The researchers exposed their altered mask to the influenza virus. It proved effective at higher filtration compared to conventional masks, explained Contagion Live. In addition, viruses that came into contact with the salt-coated fibers had more rapid infectivity loss than untreated masks.
How Does it Work?
Here’s how the masks work, according to the researchers:
Aerosol droplets carrying the influenza virus contact the treated filter;
The droplet absorbs salt on the filter;
The virus is exposed to increasing concentration of salt; and,
The virus is damaged when salt crystallizes.

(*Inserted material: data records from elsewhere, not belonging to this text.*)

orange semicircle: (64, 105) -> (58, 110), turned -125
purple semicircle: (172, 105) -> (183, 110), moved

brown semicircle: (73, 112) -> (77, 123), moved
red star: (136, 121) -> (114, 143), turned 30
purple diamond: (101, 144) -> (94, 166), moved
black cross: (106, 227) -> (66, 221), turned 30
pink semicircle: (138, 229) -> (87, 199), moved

“Salt-coated filters proved highly effective in deactivating influenza viruses regardless of [influenza] subtypes,” the researchers wrote in Scientific Reports. “We believe that [a] salt-recrystallization-based virus deactivation system can contribute to global health by providing a more reliable means of preventing transmission and infection of pandemic or epidemic diseases and bioterrorism.”
Other Reports on Dangerous Exposure for Clinical Laboratory Workers
This is not the first time Dark Daily has reported on dangers to clinical laboratory technicians and ways to keep them safe.
In “Health of Pathology Laboratory Technicians at Risk from Common Solvents like Xylene and Toluene,” we reported on a 2011 study that determined medical laboratory technicians who handle common solvents were at greater risk of developing auto-immune connective tissue diseases.
The UAlberta team may have come up with an inexpensive, simple, and effective way to protect healthcare workers and clinical laboratory technicians. Phlebotomists, laboratory couriers, and medical technologists also could wear the masks as protection from accidental infection and contact with specimens. It will be interesting to follow the progress of this special mask with its salty filter.